I knew a lady one time who'd had, before I met her, a set of twin girls. When these twins were toddlers, one of them was killed in a household accident. Their mother's grief was such that she wound up with an ulcer, which ruptured one day. She called an ambulance, and the ambulance--I swear--wrecked on the way to the hospital and left her more injured than she was before she called it. Plus, by the time I met her she'd had a mastectomy, and now after battling some other kind of cancer (I believe it was), she's dead.

I always think of her when I'm tempted to say, "Surely nothing else can happen."

This past June my family spent a week in Myrtle Beach, courtesy of George Bush and the US taxpayers, and there was not one thing in the world for us to complain about. We went to a lovely place with plenty of things to do; the weather cooperated; we got along nicely and didn't have car trouble or lose our wallets or anything. It was so lovely, in fact, that I tossed aside superstitious caution and finally (in a hesitant whisper) voiced the thought that I'd been having for months: that we ought to stop and take notice of the fact that all was going well. We had jobs, a house, cars. We were all healthy and the children were not having any trouble. Our parents were alive and living independently.
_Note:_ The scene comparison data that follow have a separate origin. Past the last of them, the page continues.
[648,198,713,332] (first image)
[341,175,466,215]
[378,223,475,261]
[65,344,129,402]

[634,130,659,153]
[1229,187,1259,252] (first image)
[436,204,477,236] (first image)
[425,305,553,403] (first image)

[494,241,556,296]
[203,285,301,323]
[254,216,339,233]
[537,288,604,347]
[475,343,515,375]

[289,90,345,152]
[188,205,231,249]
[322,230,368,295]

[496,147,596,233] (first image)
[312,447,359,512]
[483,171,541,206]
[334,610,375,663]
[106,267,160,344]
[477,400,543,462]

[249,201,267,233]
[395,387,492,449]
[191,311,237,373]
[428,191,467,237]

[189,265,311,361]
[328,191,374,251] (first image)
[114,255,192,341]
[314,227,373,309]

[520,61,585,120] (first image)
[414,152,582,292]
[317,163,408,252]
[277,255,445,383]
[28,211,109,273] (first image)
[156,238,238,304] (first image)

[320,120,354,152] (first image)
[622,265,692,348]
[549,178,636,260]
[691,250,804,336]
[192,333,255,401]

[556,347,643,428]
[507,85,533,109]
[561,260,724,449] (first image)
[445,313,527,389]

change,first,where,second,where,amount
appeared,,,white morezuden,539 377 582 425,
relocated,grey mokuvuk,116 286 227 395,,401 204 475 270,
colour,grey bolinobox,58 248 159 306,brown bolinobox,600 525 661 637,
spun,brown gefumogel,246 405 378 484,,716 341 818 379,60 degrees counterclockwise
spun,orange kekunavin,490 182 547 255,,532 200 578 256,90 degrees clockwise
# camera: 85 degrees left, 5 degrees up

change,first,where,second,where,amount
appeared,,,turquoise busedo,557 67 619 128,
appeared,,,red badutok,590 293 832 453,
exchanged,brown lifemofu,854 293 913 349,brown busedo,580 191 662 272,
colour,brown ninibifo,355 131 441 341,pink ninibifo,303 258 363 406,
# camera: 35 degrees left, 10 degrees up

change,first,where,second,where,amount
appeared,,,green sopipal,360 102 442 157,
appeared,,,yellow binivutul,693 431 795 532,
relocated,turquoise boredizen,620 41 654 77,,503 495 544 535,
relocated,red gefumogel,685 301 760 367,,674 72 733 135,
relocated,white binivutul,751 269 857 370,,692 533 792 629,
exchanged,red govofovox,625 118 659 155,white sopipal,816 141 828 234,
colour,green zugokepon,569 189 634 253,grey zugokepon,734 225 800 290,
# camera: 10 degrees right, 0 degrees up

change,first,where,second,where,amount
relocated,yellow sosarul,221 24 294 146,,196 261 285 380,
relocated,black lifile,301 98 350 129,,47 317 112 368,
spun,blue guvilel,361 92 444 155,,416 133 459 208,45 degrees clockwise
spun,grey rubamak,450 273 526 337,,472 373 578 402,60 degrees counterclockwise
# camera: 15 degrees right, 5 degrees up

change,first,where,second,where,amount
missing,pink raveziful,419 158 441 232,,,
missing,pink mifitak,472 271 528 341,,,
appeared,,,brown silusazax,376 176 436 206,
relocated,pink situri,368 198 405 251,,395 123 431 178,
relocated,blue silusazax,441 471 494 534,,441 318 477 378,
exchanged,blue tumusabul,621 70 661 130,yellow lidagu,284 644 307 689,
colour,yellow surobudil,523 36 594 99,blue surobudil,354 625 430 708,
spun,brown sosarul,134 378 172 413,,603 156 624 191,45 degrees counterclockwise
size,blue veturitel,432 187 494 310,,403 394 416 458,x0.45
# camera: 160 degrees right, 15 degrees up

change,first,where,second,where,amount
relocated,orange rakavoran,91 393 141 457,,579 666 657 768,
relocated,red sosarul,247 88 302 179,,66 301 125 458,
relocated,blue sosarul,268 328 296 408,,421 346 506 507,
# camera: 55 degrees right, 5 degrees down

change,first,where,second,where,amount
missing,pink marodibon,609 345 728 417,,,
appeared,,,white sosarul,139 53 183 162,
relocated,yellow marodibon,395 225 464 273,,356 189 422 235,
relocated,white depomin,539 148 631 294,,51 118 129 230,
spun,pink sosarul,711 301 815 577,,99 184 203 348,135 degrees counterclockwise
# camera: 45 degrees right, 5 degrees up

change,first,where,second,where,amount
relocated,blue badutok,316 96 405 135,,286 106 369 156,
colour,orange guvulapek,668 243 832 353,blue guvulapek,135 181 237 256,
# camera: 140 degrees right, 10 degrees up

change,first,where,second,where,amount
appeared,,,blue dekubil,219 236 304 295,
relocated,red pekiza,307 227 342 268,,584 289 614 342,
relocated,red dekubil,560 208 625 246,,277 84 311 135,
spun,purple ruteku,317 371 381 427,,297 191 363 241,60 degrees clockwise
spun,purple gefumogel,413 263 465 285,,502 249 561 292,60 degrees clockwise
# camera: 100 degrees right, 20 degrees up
By mid-July, of course, things had changed as both of our mothers were diagnosed with serious illnesses which have altered (primarily) their lives, but also (no comparison to what they're going through, but still--) ours. So break out the violins and let me tell you that due to various circumstances, last week was really hard. From white-knuckle drives back and forth to the hospital and late-night stays with my severely compromised mother, to a fight with my husband, to work pouring in on me so heavily that I couldn't even return all my calls, much less accomplish the other hundred things my scary boss expects of me--it was a just an exceptionally hard week. By Friday I was so exhausted I felt as though I were underwater, slowly going through the motions of tasks but lacking the energy or concentration to do any of them very well. All I could think of was how much I wanted to get to bed early.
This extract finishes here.